**To-do item:**
Reproduce every line of the listing below verbatim, leaving out the pictures.

**Available data:**

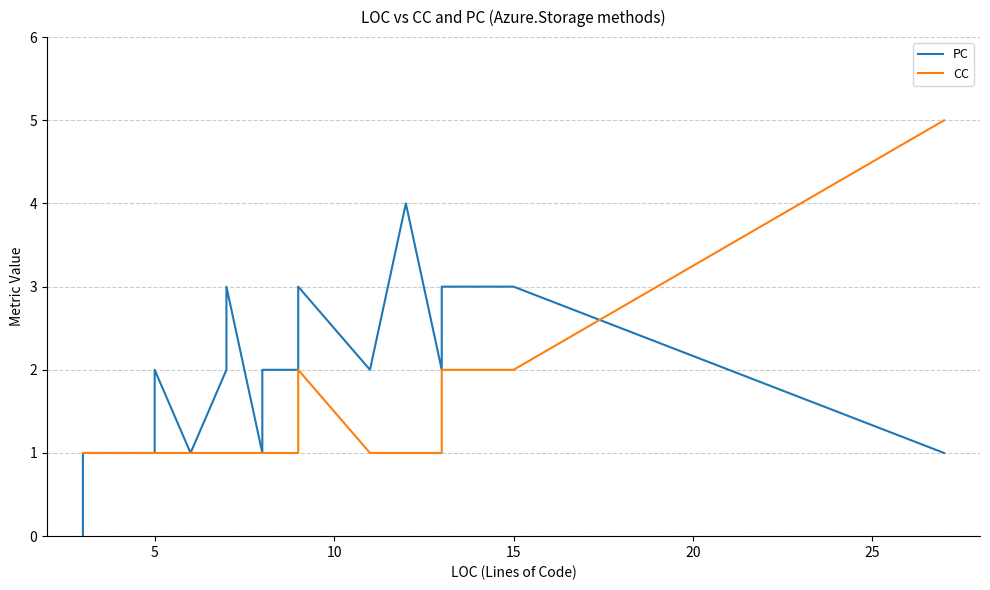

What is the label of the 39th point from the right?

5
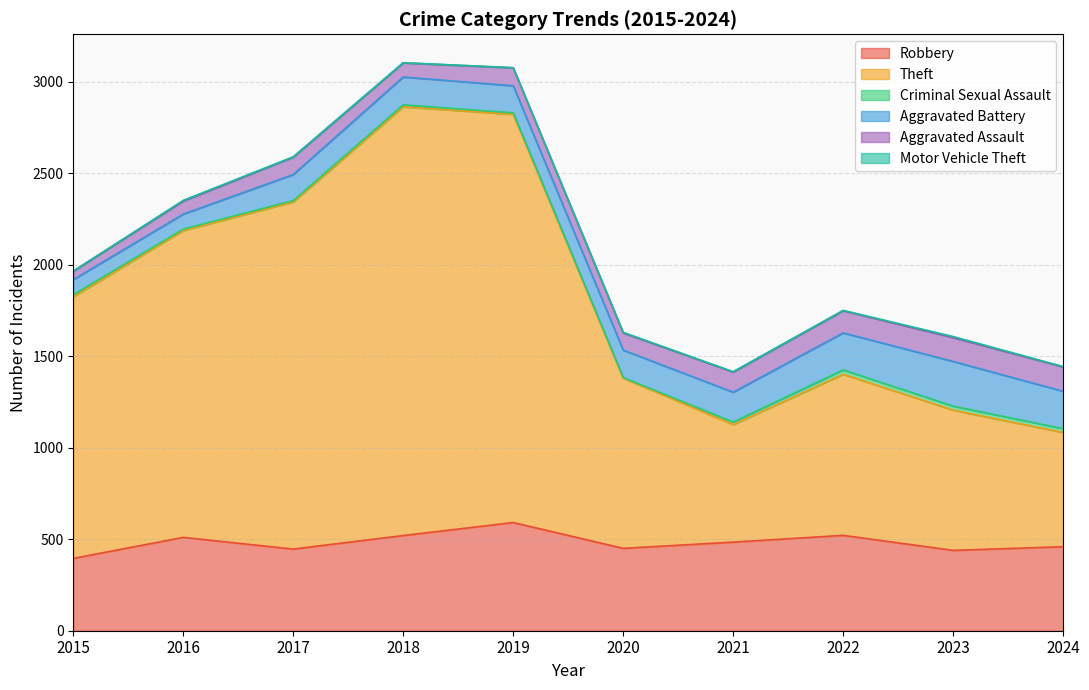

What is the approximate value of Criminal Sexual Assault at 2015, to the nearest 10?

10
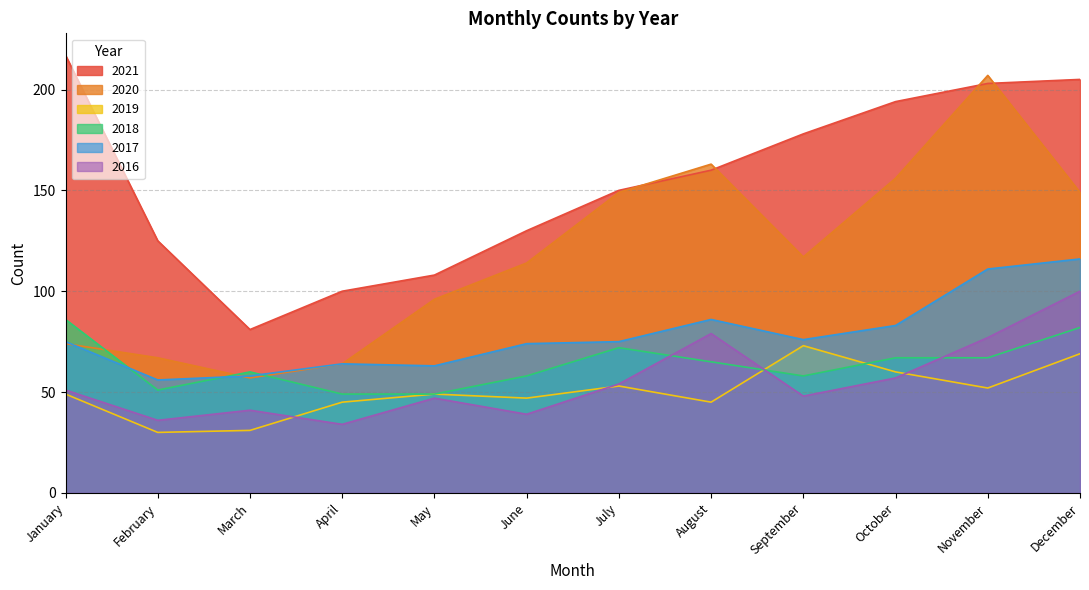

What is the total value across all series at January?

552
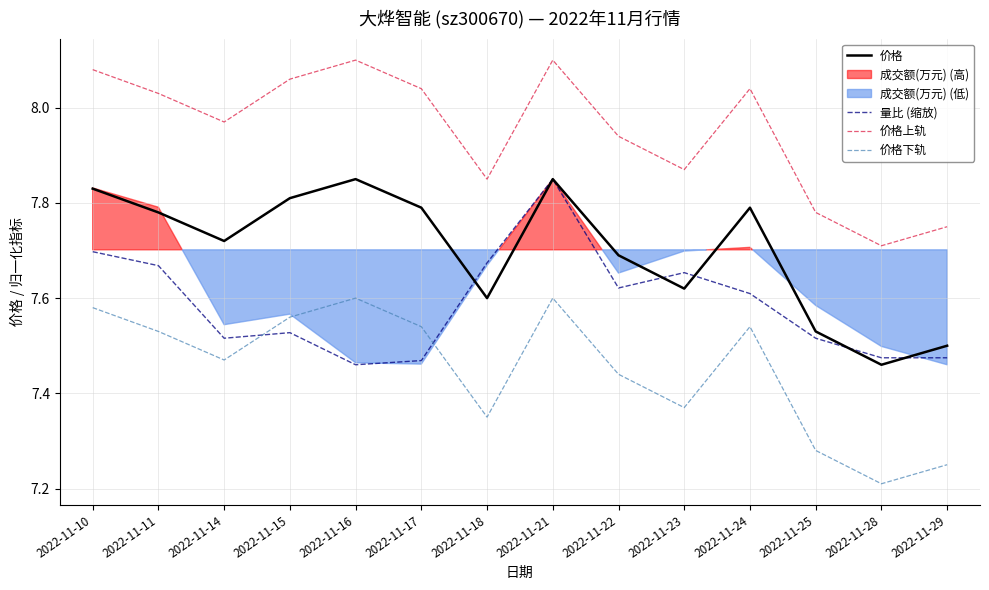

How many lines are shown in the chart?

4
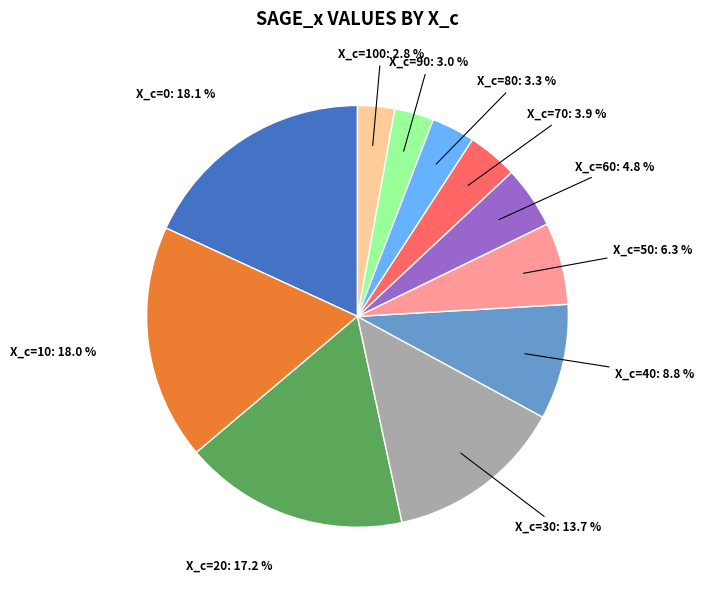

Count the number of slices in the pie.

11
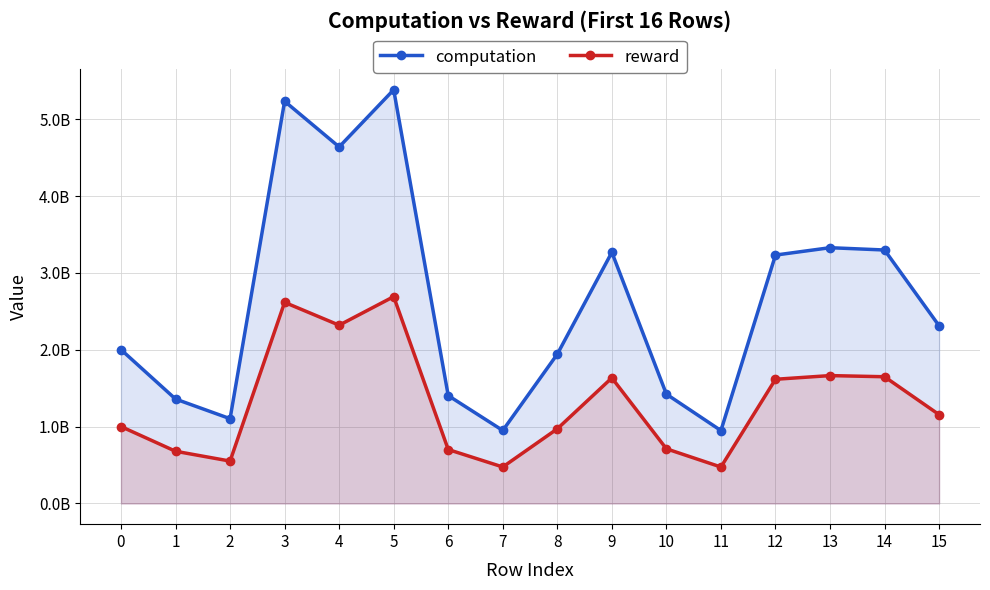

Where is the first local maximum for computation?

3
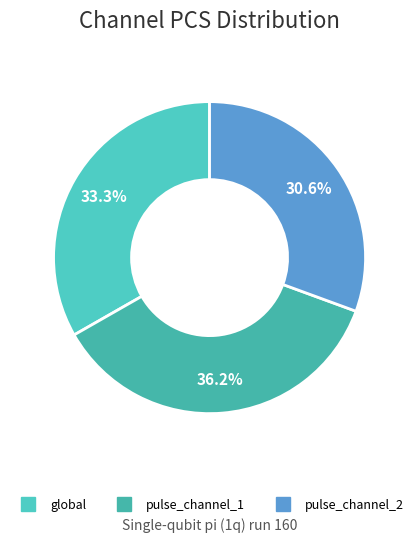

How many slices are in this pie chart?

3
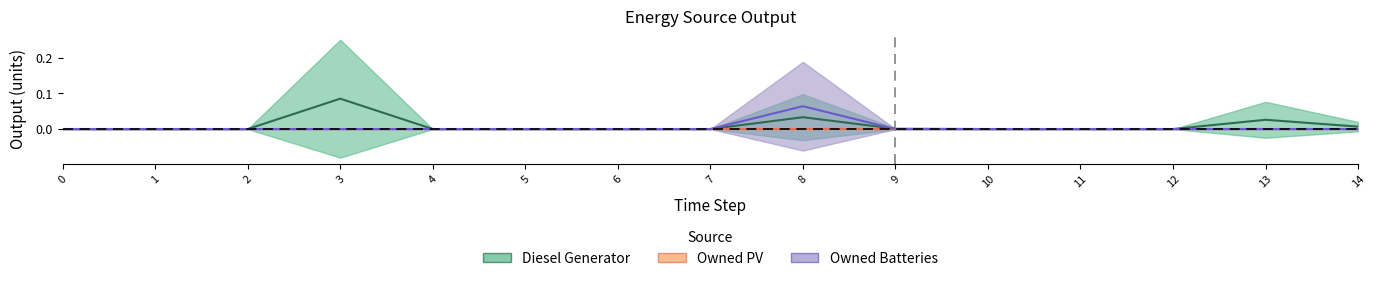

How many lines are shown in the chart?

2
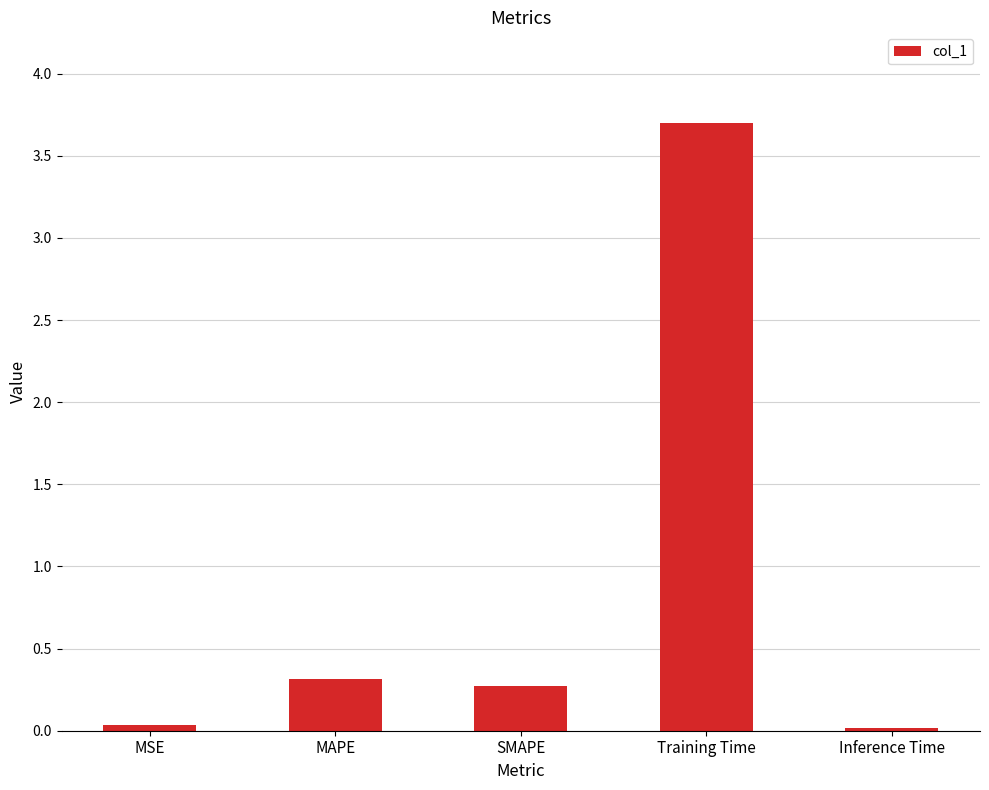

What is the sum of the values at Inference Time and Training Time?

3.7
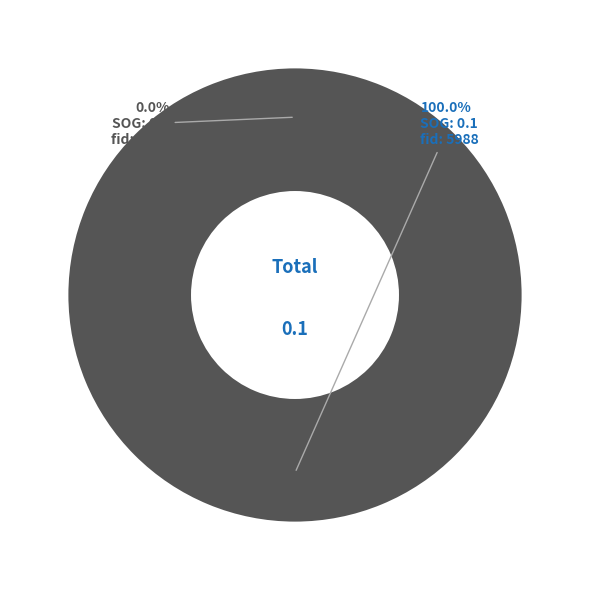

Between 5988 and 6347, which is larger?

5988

**Your response:**
What is the label of the 39th point from the right?

5

What is the approximate value of Criminal Sexual Assault at 2015, to the nearest 10?

10

What is the total value across all series at January?

552

How many lines are shown in the chart?

4

Count the number of slices in the pie.

11

Where is the first local maximum for computation?

3

How many slices are in this pie chart?

3

How many lines are shown in the chart?

2

What is the sum of the values at Inference Time and Training Time?

3.7

Between 5988 and 6347, which is larger?

5988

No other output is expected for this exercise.